## Dataset excerpts
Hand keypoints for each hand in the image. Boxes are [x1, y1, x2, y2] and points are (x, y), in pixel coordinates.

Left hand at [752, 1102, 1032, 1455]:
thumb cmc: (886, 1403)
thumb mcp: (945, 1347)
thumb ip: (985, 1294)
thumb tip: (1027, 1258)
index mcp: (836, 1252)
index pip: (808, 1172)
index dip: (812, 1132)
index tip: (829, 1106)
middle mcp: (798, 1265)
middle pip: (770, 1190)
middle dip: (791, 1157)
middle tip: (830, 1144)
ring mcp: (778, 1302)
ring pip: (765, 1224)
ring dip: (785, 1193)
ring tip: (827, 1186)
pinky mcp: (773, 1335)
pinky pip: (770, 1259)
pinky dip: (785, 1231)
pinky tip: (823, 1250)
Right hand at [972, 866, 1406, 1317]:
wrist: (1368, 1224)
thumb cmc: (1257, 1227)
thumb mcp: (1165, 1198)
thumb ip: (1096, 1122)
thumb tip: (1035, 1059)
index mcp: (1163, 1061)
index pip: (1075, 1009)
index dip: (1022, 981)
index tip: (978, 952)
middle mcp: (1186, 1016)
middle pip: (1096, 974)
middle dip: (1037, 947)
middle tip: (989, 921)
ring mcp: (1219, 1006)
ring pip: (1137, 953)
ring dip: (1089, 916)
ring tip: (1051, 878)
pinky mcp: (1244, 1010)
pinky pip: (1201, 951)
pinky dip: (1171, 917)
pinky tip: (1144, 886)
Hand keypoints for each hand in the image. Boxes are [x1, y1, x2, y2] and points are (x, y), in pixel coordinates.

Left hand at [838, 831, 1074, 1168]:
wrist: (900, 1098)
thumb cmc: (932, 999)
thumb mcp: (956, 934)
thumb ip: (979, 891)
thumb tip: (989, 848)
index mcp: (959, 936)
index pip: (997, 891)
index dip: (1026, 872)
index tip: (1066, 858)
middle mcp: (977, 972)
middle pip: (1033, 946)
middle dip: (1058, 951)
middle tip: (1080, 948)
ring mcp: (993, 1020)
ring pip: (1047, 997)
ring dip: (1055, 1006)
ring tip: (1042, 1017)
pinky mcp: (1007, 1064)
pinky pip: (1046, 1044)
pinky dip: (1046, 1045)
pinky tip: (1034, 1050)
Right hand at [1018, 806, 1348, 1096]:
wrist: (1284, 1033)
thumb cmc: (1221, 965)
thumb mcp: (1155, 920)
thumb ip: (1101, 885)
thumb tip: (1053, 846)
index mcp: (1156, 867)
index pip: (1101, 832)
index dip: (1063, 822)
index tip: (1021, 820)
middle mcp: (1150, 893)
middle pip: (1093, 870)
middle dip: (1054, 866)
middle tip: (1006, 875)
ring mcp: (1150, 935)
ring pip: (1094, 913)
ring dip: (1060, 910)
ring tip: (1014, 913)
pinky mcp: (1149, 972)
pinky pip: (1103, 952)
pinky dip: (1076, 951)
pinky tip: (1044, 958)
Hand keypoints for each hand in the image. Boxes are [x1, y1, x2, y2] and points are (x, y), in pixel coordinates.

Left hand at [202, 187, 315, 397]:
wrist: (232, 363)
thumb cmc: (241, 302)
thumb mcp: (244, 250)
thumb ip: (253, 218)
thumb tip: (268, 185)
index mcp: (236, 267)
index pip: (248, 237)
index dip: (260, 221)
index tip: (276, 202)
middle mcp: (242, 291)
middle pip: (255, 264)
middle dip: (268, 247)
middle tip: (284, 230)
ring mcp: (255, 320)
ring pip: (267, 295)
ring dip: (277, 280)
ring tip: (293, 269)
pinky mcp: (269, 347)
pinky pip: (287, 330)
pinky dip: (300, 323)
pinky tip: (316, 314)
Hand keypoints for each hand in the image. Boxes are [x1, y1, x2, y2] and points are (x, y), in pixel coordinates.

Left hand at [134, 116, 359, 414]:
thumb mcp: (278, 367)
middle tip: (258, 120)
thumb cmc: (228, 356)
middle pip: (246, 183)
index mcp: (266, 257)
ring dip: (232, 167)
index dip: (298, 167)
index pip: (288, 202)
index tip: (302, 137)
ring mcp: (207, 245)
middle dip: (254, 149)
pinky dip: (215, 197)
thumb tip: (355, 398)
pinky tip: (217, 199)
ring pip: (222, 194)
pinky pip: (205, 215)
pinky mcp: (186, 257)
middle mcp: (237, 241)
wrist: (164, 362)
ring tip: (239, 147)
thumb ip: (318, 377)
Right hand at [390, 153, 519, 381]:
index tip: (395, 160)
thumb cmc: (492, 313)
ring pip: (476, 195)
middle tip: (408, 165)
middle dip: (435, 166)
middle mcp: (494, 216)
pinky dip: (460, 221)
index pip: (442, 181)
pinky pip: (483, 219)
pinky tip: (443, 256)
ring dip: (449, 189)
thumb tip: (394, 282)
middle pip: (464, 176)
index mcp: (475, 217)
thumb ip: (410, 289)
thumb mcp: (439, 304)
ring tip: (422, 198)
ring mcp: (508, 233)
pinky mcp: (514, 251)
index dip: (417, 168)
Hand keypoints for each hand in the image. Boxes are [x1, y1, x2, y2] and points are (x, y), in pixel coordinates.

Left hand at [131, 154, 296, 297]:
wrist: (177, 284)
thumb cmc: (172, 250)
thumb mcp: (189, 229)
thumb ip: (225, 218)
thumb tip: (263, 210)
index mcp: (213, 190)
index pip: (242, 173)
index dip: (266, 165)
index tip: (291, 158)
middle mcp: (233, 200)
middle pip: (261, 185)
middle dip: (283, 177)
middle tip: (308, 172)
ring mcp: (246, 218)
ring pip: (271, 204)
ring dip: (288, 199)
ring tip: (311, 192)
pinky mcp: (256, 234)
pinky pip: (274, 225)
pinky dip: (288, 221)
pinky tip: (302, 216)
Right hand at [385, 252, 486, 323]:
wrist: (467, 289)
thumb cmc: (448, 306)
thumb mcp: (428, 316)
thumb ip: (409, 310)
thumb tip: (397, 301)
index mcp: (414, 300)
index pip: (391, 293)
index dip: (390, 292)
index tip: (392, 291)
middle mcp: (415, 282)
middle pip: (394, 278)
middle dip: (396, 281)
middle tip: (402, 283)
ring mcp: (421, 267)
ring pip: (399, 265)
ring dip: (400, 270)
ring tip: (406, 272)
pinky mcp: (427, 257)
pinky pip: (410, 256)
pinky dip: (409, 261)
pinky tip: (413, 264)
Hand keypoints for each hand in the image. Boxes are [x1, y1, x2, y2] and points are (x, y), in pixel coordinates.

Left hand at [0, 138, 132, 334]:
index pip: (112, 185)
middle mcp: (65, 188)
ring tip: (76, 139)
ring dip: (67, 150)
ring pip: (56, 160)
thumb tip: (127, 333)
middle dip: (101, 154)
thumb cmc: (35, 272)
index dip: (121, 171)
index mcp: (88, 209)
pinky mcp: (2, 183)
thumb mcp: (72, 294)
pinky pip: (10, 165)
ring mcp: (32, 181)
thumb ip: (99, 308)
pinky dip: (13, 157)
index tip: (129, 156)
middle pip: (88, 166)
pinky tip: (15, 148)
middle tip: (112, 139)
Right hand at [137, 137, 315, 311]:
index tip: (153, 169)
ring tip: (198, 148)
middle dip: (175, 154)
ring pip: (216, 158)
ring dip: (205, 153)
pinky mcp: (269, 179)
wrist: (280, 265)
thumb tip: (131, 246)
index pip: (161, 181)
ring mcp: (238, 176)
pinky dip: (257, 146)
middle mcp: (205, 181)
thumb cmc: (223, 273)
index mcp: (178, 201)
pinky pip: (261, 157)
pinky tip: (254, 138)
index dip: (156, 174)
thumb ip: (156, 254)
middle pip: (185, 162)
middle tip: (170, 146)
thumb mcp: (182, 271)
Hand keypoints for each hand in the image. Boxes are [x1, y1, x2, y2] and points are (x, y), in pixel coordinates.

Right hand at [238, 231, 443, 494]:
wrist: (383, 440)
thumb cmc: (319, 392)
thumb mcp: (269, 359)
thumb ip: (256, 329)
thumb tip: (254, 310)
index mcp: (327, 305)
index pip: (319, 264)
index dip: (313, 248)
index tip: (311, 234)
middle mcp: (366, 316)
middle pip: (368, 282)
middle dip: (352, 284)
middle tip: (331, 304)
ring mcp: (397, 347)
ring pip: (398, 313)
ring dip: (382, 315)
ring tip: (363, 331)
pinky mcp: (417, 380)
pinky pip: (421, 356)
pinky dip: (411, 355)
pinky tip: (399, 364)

## Your goal
The answer should hold only the lines from the start of the records above through the line containing "pinky pip: (1046, 1044)", each set down exactly.

## Solution for this problem
Hand keypoints for each hand in the image. Boxes are [x1, y1, x2, y2] and points are (x, y), in pixel coordinates.

Left hand at [752, 1102, 1032, 1455]:
thumb cmc: (886, 1403)
thumb mcp: (945, 1347)
thumb ip: (985, 1294)
thumb tip: (1027, 1258)
index mcp: (836, 1252)
index pip: (808, 1172)
index dip: (812, 1132)
index tip: (829, 1106)
middle mcp: (798, 1265)
middle pip: (770, 1190)
middle dip: (791, 1157)
middle tip: (830, 1144)
ring mcp: (778, 1302)
ring pip: (765, 1224)
ring dip: (785, 1193)
ring tip: (827, 1186)
pinky mcp: (773, 1335)
pinky pip: (770, 1259)
pinky dip: (785, 1231)
pinky tip: (823, 1250)
Right hand at [972, 866, 1406, 1317]:
wrist: (1368, 1224)
thumb cmc: (1257, 1227)
thumb mcp: (1165, 1198)
thumb ip: (1096, 1122)
thumb tip: (1035, 1059)
index mcp: (1163, 1061)
index pip: (1075, 1009)
index dip: (1022, 981)
index tip: (978, 952)
middle mcp: (1186, 1016)
middle pip: (1096, 974)
middle dip: (1037, 947)
middle tip: (989, 921)
ring mcp: (1219, 1006)
ring pip: (1137, 953)
ring dip: (1089, 916)
ring tip: (1051, 878)
pinky mcp: (1244, 1010)
pinky pip: (1201, 951)
pinky dip: (1171, 917)
pinky tip: (1144, 886)
Hand keypoints for each hand in the image. Boxes are [x1, y1, x2, y2] and points are (x, y), in pixel coordinates.

Left hand at [838, 831, 1074, 1168]:
wrist: (900, 1098)
thumb cmc: (932, 999)
thumb mcp: (956, 934)
thumb ip: (979, 891)
thumb tip: (989, 848)
index mcp: (959, 936)
index pip: (997, 891)
index dip: (1026, 872)
index tip: (1066, 858)
middle mcp: (977, 972)
middle pip: (1033, 946)
middle dip: (1058, 951)
middle tip: (1080, 948)
ring mcp: (993, 1020)
ring pip: (1047, 997)
ring dip: (1055, 1006)
ring tip: (1042, 1017)
pinky mcp: (1007, 1064)
pinky pip: (1046, 1044)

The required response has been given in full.